The problem with "renewables" is that they are not 24/7, so you need gas power stations to make up the fluctuating generation. The more wind you install, the more gas you need to install. Nuclear is a good solution - the very best we have - but not if you also have a lot of wind generation. And nuclear is not (yet) politically achievable in Germany... well, give it a few more weeks, the landscape on the mainland is changing fast
For an engineering forum this is a place full of misconceptions and pseudoscience. Maybe 10 years ago, you would have been correct.
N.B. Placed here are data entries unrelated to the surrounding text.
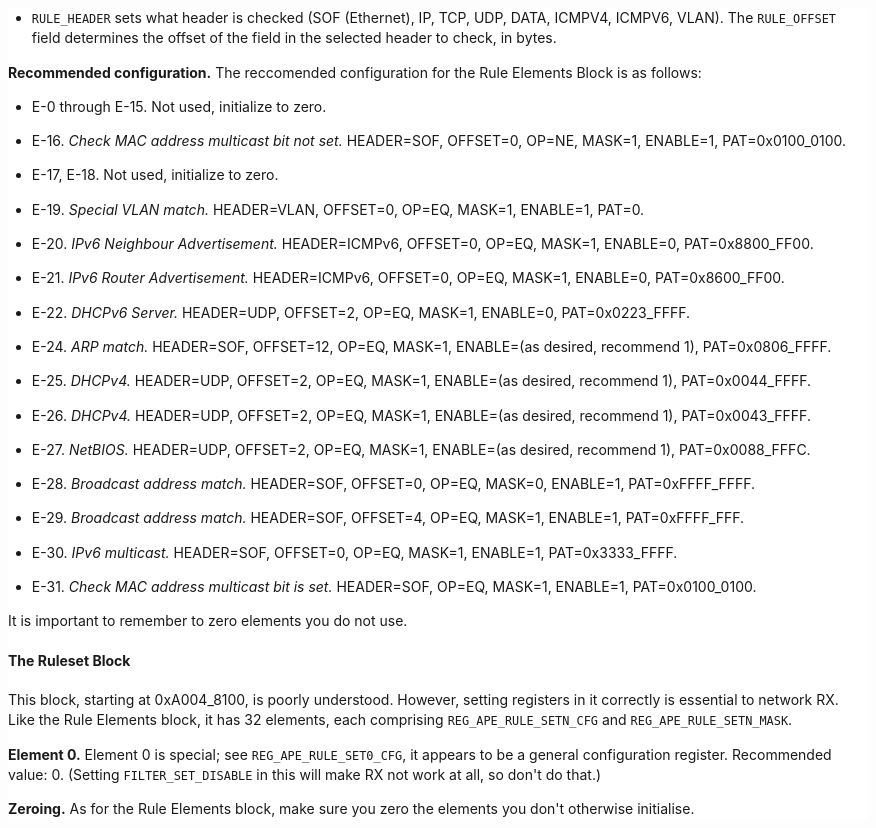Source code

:   - `RULE_HEADER` sets what header is checked (SOF (Ethernet), IP, TCP, UDP,
    DATA, ICMPV4, ICMPV6, VLAN). The `RULE_OFFSET` field determines the offset
    of the field in the selected header to check, in bytes.

**Recommended configuration.** The reccomended configuration for the Rule Elements Block is as follows:

  - E-0 through E-15. Not used, initialize to zero.

  - E-16. *Check MAC address multicast bit not set.* HEADER=SOF, OFFSET=0, OP=NE, MASK=1, ENABLE=1, PAT=0x0100_0100.

  - E-17, E-18. Not used, initialize to zero.

  - E-19. *Special VLAN match.* HEADER=VLAN, OFFSET=0, OP=EQ, MASK=1, ENABLE=1, PAT=0.

  - E-20. *IPv6 Neighbour Advertisement.* HEADER=ICMPv6, OFFSET=0, OP=EQ, MASK=1, ENABLE=0, PAT=0x8800_FF00.

  - E-21. *IPv6 Router Advertisement.* HEADER=ICMPv6, OFFSET=0, OP=EQ, MASK=1, ENABLE=0, PAT=0x8600_FF00.

  - E-22. *DHCPv6 Server.* HEADER=UDP, OFFSET=2, OP=EQ, MASK=1, ENABLE=0, PAT=0x0223_FFFF.

  - E-24. *ARP match.* HEADER=SOF, OFFSET=12, OP=EQ, MASK=1, ENABLE=(as desired, recommend 1), PAT=0x0806_FFFF.

  - E-25. *DHCPv4.* HEADER=UDP, OFFSET=2, OP=EQ, MASK=1, ENABLE=(as desired, recommend 1), PAT=0x0044_FFFF.

  - E-26. *DHCPv4.* HEADER=UDP, OFFSET=2, OP=EQ, MASK=1, ENABLE=(as desired, recommend 1), PAT=0x0043_FFFF.

  - E-27. *NetBIOS.* HEADER=UDP, OFFSET=2, OP=EQ, MASK=1, ENABLE=(as desired, recommend 1), PAT=0x0088_FFFC.

  - E-28. *Broadcast address match.* HEADER=SOF, OFFSET=0, OP=EQ, MASK=0, ENABLE=1, PAT=0xFFFF_FFFF.

  - E-29. *Broadcast address match.* HEADER=SOF, OFFSET=4, OP=EQ, MASK=1, ENABLE=1, PAT=0xFFFF_FFF.

  - E-30. *IPv6 multicast.* HEADER=SOF, OFFSET=0, OP=EQ, MASK=1, ENABLE=1, PAT=0x3333_FFFF.

  - E-31. *Check MAC address multicast bit is set.* HEADER=SOF, OP=EQ, MASK=1, ENABLE=1, PAT=0x0100_0100.

It is important to remember to zero elements you do not use.

#### The Ruleset Block

This block, starting at 0xA004_8100, is poorly understood. However, setting
registers in it correctly is essential to network RX. Like the Rule Elements
block, it has 32 elements, each comprising `REG_APE_RULE_SETN_CFG` and
`REG_APE_RULE_SETN_MASK`.

**Element 0.** Element 0 is special; see `REG_APE_RULE_SET0_CFG`, it appears to
be a general configuration register. Recommended value: 0. (Setting `FILTER_SET_DISABLE` in this will
make RX not work at all, so don't do that.)

**Zeroing.** As for the Rule Elements block, make sure you zero the elements
you don't otherwise initialise.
However now we can build models on a certain number of wind turbines, combined with a certain amount of storage, and in the southern parts of the country combining this with solar PV, and test such a system in various scenarios that shows that we will never have a power outage in 300 years based on known and changing weather patterns. No (natural) gas required, no nuclear required.
One of the best technologies (in my opinion) is to generate hydrogen from electricity when there is an excess of renewable supply. This hydrogen can be used for domestic heating, it could be used to power trains and trucks and industrial processes, or it could be converted back into electricity when there is a shortfall. Short-term (1-8 hours) storage could be battery-based, combined with demand shifting things like EVs into charging overnight.
You don't need nuclear; that's not to say it's a bad technology. Nuclear is expensive, so except for a few locations (inland areas without access to much wind, for instance) it isn't really that sensible of a choice any more. This is why ~2-3GW of new wind is being installed every year, not nuclear. I think Hinckley Point C will end up being seen as a massive white elephant, especially given the cost of the build out.